Toute endeuillée qu'elle soit, la Ciguë ne saurait se priver de quelques piques à son égard. Sans doute la preuve la plus fiable de la vivacité enfouie que ne laisse pas filtrer sa carcasse amoindrie. Et quand bien même, jusqu'ici, cela semble être l'unique rouerie qu'elle s'offre, l'empoisonneur se montre intraitable, bien décidé à ne rien lui accorder, piqué par l'idée que malgré ses déboires récents, elle se laisse encore tentée par l'idée de le disqualifier au nez de ses patients. Il ne se donne pas la peine de la foudroyer du regard, néanmoins. Dès qu'elle a esquissé un pas dans cette pièce, il s'est fait l'intime promesse de la traiter comme l'étrangère qu'elle est, de museler tous ressentiments qu'il peut bien nourrir envers elle. La sournoiserie qui habite Varghause ne rencontre, au visage du Sorcier, qu'une froideur policée.
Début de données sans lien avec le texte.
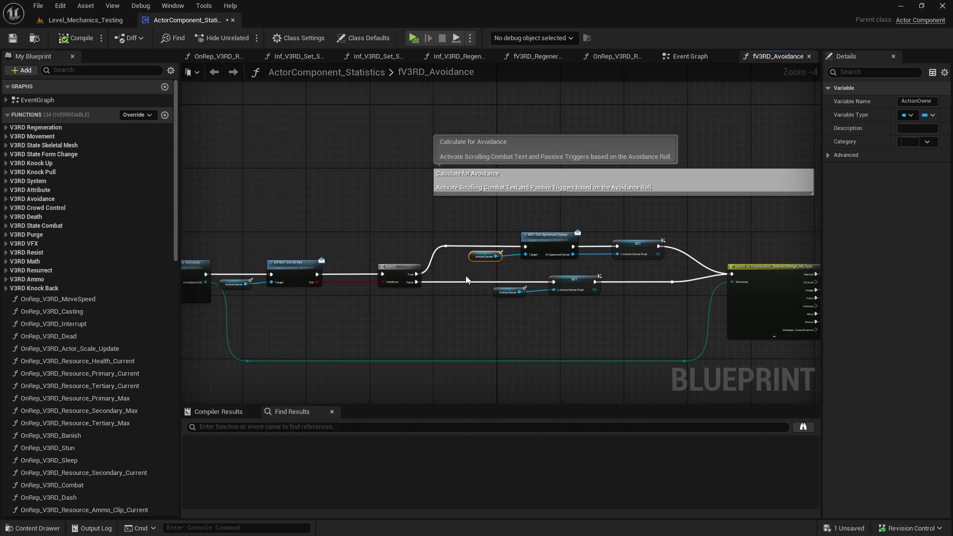
Find Get AI Pet references by class member (none found), then go to the Event Graph
right_click(301, 270)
"Poison, remède... Tout est affaire de dosage." Répond t-il d'une voix machinale, à peine plus fluide que celle d'un automate. "Il n'y a que les profanes pour discriminer ces deux sciences." Ajoute t-il, sans se priver d'un tiède hochement de tête, comme si l'audition de telles absurdités lui était assommante.
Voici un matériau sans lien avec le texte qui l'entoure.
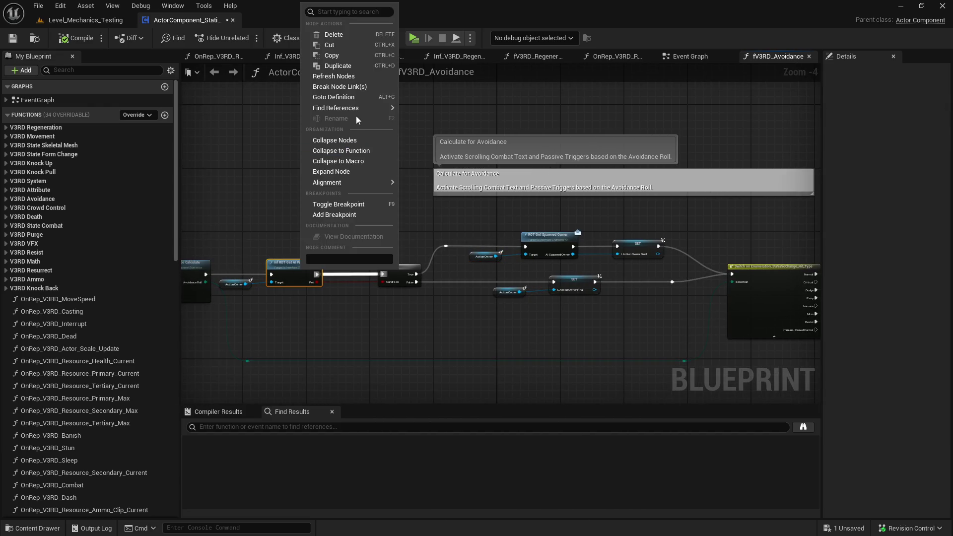
mouse_move(342, 108)
left_click(434, 157)
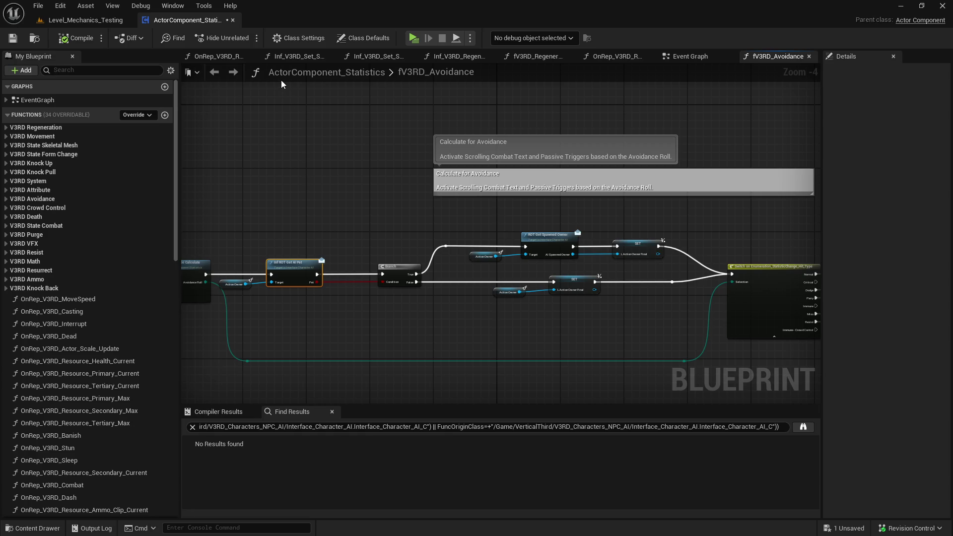
left_click(691, 59)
Cerkhòt ne perçoit rien des tensions sous-jacentes. Ces échanges semblent monnaie courante entre druides Naoris et sorciers Rahjaks un tant soit peu chauvins. Rien ne transparaît, de l'horreur vibrante de leur dernière entrevue. L'esclavagiste quitte la pièce de son pas lourd. L'atmosphère est alors si pesante que l'on perçoit aussi distinctement le claquement de ses babouches sur les dalles marmoréennes que s'ils se trouvaient dans la grand'salle d'un palais des glaces. Avec lui, Cerkhòt semble avoir emporté les dernières traces d'émotions qui ponctuaient la scène de ce tableau humain. Car une fois parti, les protagonistes s'animent de manière désincarnés, à la façon des figurines mécaniques d'une de ces horloges à coucou des temps reculés. Cassian se concentre sur ses gestes, sur la recette de sa potion, et ne se fend d'une œillade pour sa comparse qu'en de rares occasions, juste de quoi honorer la plus élémentaire des politesses, bien conscient que leur différend ne doit pas outrepasser le travail fastidieux qui les attend. Une froide diplomatie. Le visage du Sorcier semble une peau vierge de la moindre expression, un territoire que n'a jamais foulé la plus petite émotion fourvoyée, des traits à la pureté dérangeante, parfaitement aseptisés.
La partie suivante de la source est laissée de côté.